My emotions were all over the place with this book, especially at the end and it takes a lot for that to happen to me. Tarryn Fisher has such talent at creating flawed characters that you slowly fall in love with. They’re so realistic that you can understand their every choice, be it good or bad
The story begins when the protagonist, Olivia, has just discovered that her ex-boyfriend has lost his memory, meaning that he can’t remember the events surrounding their break-up. Olivia, a character who is racked with guilt and self-doubt, decides to run with Caleb’s amnesia and doesn’t inform him of their previous relationship. This was just the first of many questionable decisions that Olivia makes in her desire to be reunited with Caleb. We find out that Caleb has a girlfriend in the present, which is the source of much of the difficulty they have in being together once again.
As this book works in deep POV, we as the reader don’t know the events that lead to Caleb and Olivia’s split. We gradually get this information as the chapters alternate between past and present. This proved a little jarring at first because the chapters from the present are written in present tense and the ones set in the past are written in past tense. It did take a little time for me to adjust to this, but as the chapters were long and the narrative flowed well, I quickly got used to it.

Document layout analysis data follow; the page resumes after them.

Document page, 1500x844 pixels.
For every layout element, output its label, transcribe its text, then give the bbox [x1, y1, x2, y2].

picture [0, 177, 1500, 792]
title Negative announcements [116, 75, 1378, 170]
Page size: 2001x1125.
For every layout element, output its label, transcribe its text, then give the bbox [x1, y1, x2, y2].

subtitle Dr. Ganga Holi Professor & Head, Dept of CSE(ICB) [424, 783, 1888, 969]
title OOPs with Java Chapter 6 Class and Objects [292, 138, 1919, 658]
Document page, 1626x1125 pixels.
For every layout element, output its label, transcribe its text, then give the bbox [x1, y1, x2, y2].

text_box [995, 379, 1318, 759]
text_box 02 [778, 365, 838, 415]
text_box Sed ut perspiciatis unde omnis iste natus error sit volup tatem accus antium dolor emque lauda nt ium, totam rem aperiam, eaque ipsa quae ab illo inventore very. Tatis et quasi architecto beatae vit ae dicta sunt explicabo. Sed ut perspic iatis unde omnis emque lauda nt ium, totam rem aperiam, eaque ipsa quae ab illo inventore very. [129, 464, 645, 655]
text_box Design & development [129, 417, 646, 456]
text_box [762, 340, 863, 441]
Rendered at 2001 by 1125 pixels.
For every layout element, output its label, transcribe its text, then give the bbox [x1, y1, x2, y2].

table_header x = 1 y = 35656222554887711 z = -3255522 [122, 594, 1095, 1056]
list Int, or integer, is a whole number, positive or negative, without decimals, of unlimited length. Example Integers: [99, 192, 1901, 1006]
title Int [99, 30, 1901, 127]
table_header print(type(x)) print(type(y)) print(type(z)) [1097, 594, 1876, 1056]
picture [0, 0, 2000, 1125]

When Olivia first meets Caleb at University I thought it was going to be instalove, but it turned into something much more complex within a brief period. This complexity was largely at the hands of Olivia, a woman who suffered previous abandonment and fought with her growing dependency for Caleb. This internal battle that Olivia fought framed much of the novel.
We are told Olivia had done some terrible things to be with Caleb (when she admitted how much she needed him) and as terrible as some were, they were all driven by desperation. She was an inherently complex character who was crippled by self-sabotage and drove herself further downwards in order to rectify what she’d done.
It wasn’t until the halfway point that I realized it was part of a series. I’ve already read the final instalment, but skipped the second as it was told from Leah’s perspective. I started to read the second book, but stopped after only a few pages because Leah said something that was very triggering for me. I doubt others would have this problem, but she was a horrible character anyway, so I wasn’t bothered at missing her part.
Calab wasn’t delved into hugely in this book, but is in the third, which is great because while hecomplimented Olivia brilliantly, he wasn’t hugely multi-dimensional here. I think all the authors time went into creating Olivia, which I’m so glad she did as she was a fascinating character.
This was essentially a romance/suspense and it triumphed in both. The chemistry between Caleb and Olivia was palpable, as was the suspense, especially in the last third. There was only one sex scene, by the way, which was well written and not at all smutty.
The ending was fantastic and ripped my heart in two, so be warned!